Aún cuando el yen retrocedió desde sus máximos niveles del lunes, la intervención verbal por parte de funcionarios japones tomó un nuevo tono más directo, sugiriendo que están cada vez más convencidos de que los mercados necesitan una presión para mantener al yen en niveles aceptables para la economía nipona.

El yen subió elste lunes hasta 76,29 unidades contra el dólar en la plataforma de negocios EBS, cerca del máximo histórico de 76,25 que alcanzó en marzo. La moneda caía hacia 77,40 este martes.

"Es difícil comentar sobre los niveles actuales de tasa cambiarias. Pero el yen está siendo valuado más fuerte de lo que creemos (...) Quisiera observar las condiciones de los mercados de divisas con especial cuidado hoy", dijo el ministro de Finanzas, Yoshihiko Noda, al Parlamento.

El yen repuntó casi un 5% el mes pasado, en momentos en que los inversores se desprendían de dólares estadounidenses y acudían a otros activos líquidos por el temor a una baja en la calificación crediticia de la mayor economía mundial.

El yen retrocedió desde los máximos de este lunes luego de que la Cámara de Representantes de Estados Unidos aprobó un acuerdo de último minuto para elevar el techo de endeudamiento del país, en una medida crucial para evitar una catastrófica moratoria.

Pero Noda dejó en claro que el yen aún está demasiado fortalecido en la opinión de Tokio.

El dijo que está en discusiones con el Banco de Japón (BOJ, por su sigla en inglés) y sus socios internacionales sobre la fortaleza del yen, que si persiste podría dañar a varios sectores de la economía nipona.

Un funcionario de Gobierno, hablando en condición de anonimato, dijo a los periodistas que Japón aún no decide si llevará a cabo una intervención.
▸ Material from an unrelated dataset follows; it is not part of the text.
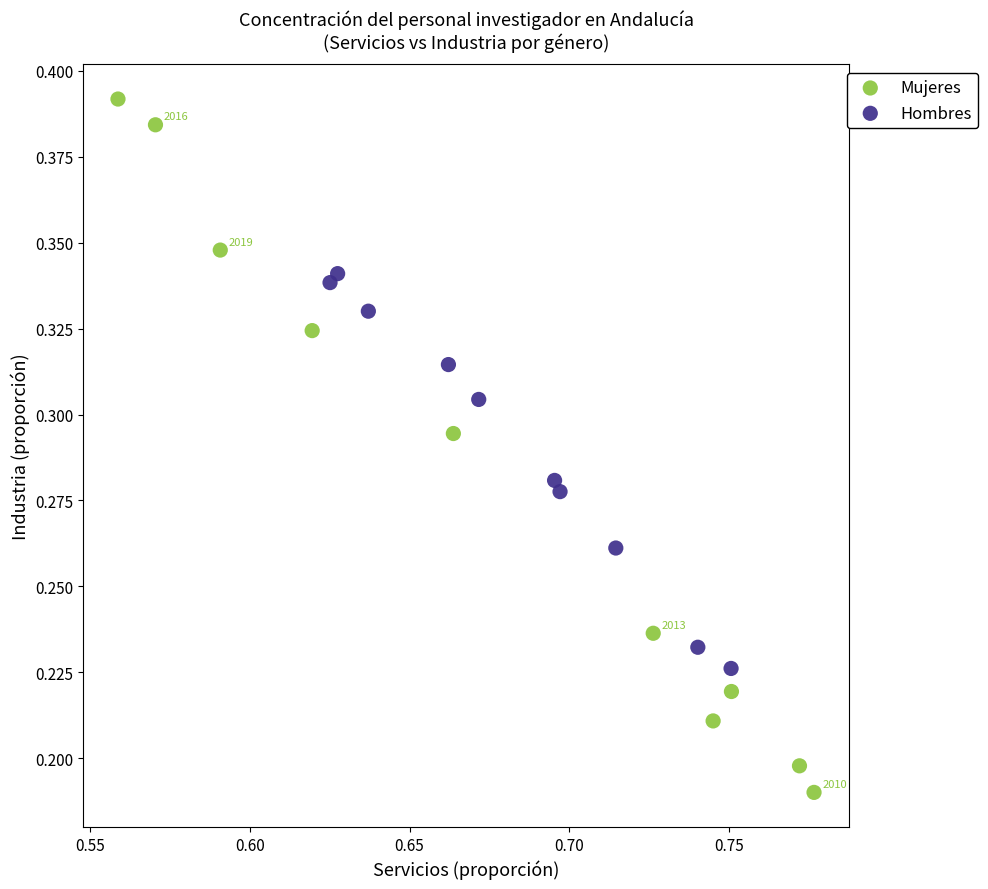

Which series reaches the maximum Y coordinate?

Mujeres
Pero los operadores están cada vez más convencidos de que Tokio actuará, sólo quedando en duda cuándo.

"Japón podría intervenir el mercado de divisas en cualquier momento", dijo Masamichi Adachi, economista senior de JPMorgan Securities Japan.
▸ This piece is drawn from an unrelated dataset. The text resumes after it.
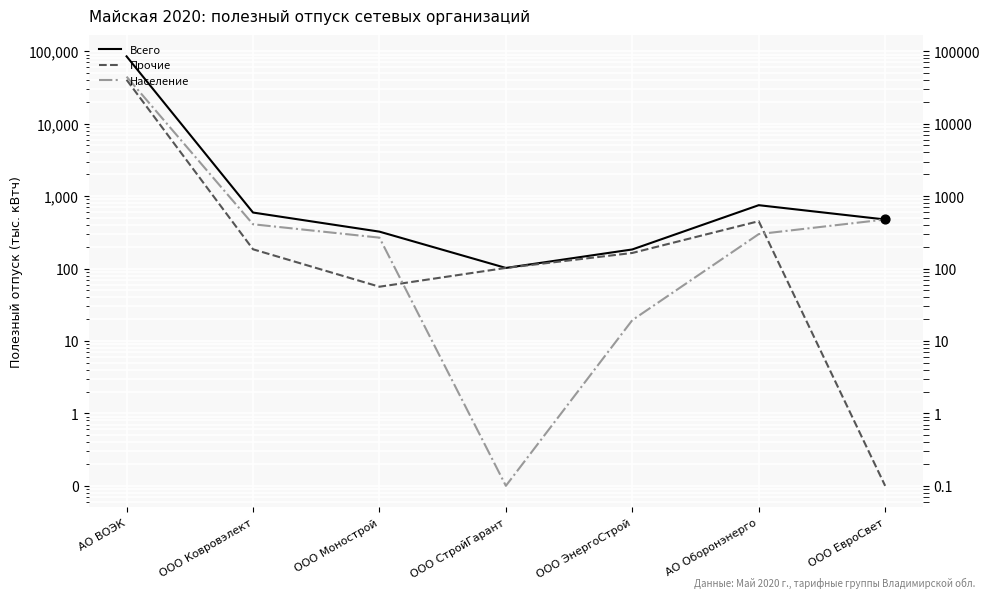

What is the total value across all series at ООО ЕвроСвет?

950.2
"Las autoridades posiblemente aguardan un buen momento, no en términos de los niveles del yen sino tomando en cuenta factores como la liquidez del mercado y cambios en el ánimo", agregó.

Reforzando una sensación de urgencia, el banco central posiblemente aliviará aún más su política monetaria si el Ministerio de Finanzas decide intervenir y vender yenes, dijeron fuentes familiarizadas con el pensamiento del BOJ.

La idea de relajar la política sería amplificar el impacto de cualquier intervención, indicaron. El BOJ tiene fijada una revisión regular de política entre el jueves y el viernes.

"Si hay una intervención, hay una fuerte posibilidad de que el BOJ alivie la política (monetaria)", dijo una fuente que habló en condición de anonimato debido a lo delicado del tema.